Türkiye Cumhuriyeti İçişleri bakanlığı açılmış soruşturmaları bahane ederek Van, Diyarbakır ve Mardin’e kayyum atadı.

Bu belediye başkanlarının hepsi oyların yüzde ellisinden fazlasını almışlardı. Bu belediyeler hakkında yöneltilen suçlamalar teröre yardım odaklı sübjektif bir iddiadır. Sübjektiftir çünkü Anayasanın 38/4 maddesi der ki; Suçluluğu hükmen sabit oluncaya kadar kimse suçlu sayılamaz.

Lakin devlet kendi kuralını işletmiyor. Belediyeler 5393 nolu karara tabiler. Bu kanun 87 maddeden oluşur ve her şeyi net tanımlar. Tabi bu şeyler hukuk devletinde geçerlidir. Kendi hukukunu çiğnemeye başlamış erkler için hukuk kişisel çıkar, kişisel görüş, kişisel kanaat ötesinde değildir.

Türkiye’de bir kanun daha var. Kamu sendikaları kanunu, yani 4688 nolu kanun. Bu kanun 46 maddeliktir ayrıca dönemsel ekler yani geçici maddeler de eklenmiştir. Ayrıca sendikalar kanunu vardır. Bu kanun ise birçok konuda bizlere rehberlik eder. Meraklısına bu kanunların hepsine erişmek kolaydır.

Bunun yanında her kurum (parti, dernek, sendika, konfederasyon) kendine bir tüzük yazmıştır. Tüzük çok önemlidir. Tüzük iki ve daha çok kişi arasındaki hukuku belirler. Türkçesi şudur; yazılı kurarlar her türlü keyfiliği ve ‘bana göre anlayışı’nı engeller. Tabi burada referans “eğer hukuka saygınız varsa” cümlesidir. Hukuka saygınız yoksa her şey bir şeye gebe olabilir. Bunu en iyi ifade eden AKP genel başkan yardımcısı Ali İhsan Yavuz’un şu cümlesidir; “Bir şey olmasa bile kesinlikle bir şeyler oldu.” Bu müthiş bir cümledir. Gelecek elli yıl süresince bile keyfilik vakalarını anlatmaya yetecektir.

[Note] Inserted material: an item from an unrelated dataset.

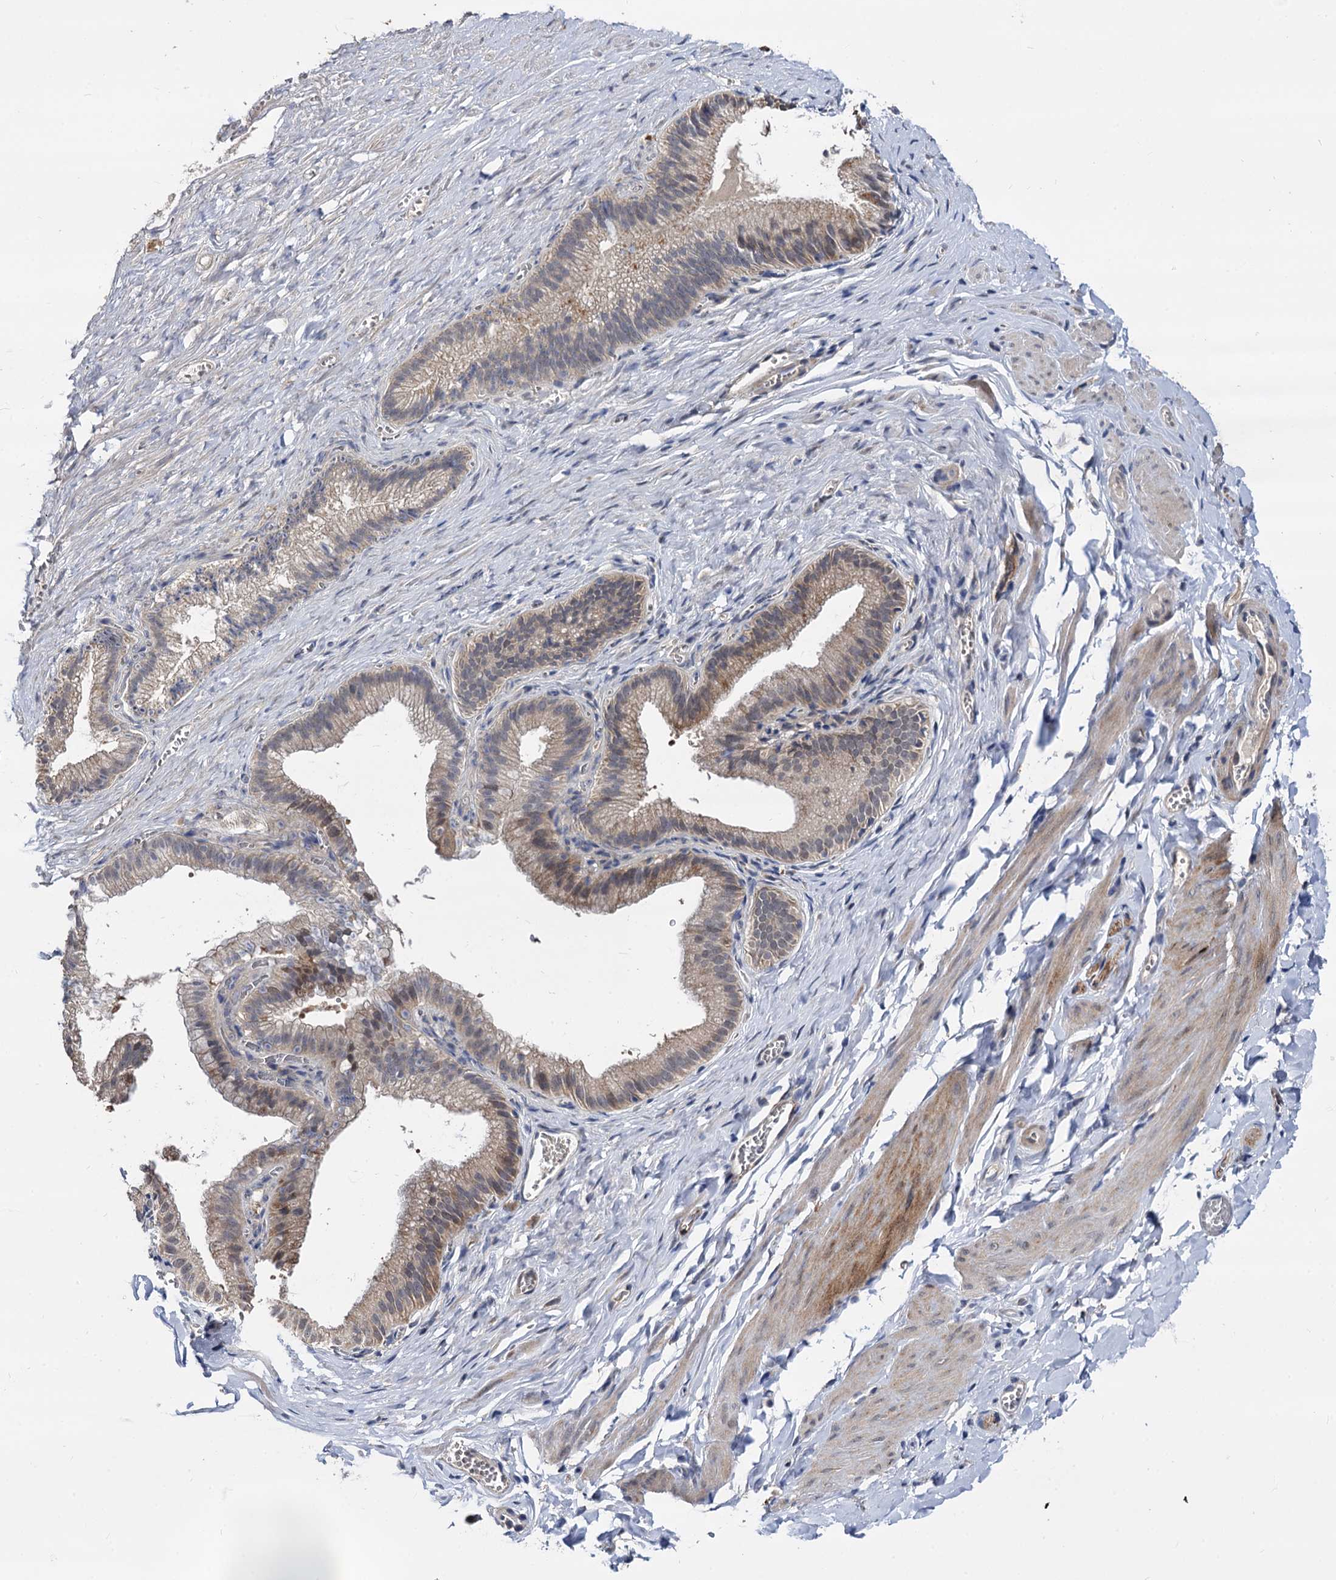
{"staining": {"intensity": "moderate", "quantity": ">75%", "location": "nuclear"}, "tissue": "adipose tissue", "cell_type": "Adipocytes", "image_type": "normal", "snomed": [{"axis": "morphology", "description": "Normal tissue, NOS"}, {"axis": "topography", "description": "Gallbladder"}, {"axis": "topography", "description": "Peripheral nerve tissue"}], "caption": "IHC micrograph of unremarkable adipose tissue: adipose tissue stained using IHC demonstrates medium levels of moderate protein expression localized specifically in the nuclear of adipocytes, appearing as a nuclear brown color.", "gene": "PSMD4", "patient": {"sex": "male", "age": 38}}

Hatay Eğitim-Sen’nin resmi sosyal medya sayfasında 14-09-2019 tarihinde ve saat 14:46’da yaptığı bildirime göre; Eğitim-Sen genel merkezi, Hatay Eğitim-Sen şube başkan ve yöneticilerini görevden aldı. Görevden almayı telefonla bildirdi. Kararı ise postaya verdi.

Şimdilik gazeteciler, öğretmenler, sendika üyeleri ve meraklılar kararın gerekçesini bilmiyor. Karar postaya verildi. Muhtemelen Hatay Eğitim-Sen yöneticileri bu kararı yayınlayacaktır.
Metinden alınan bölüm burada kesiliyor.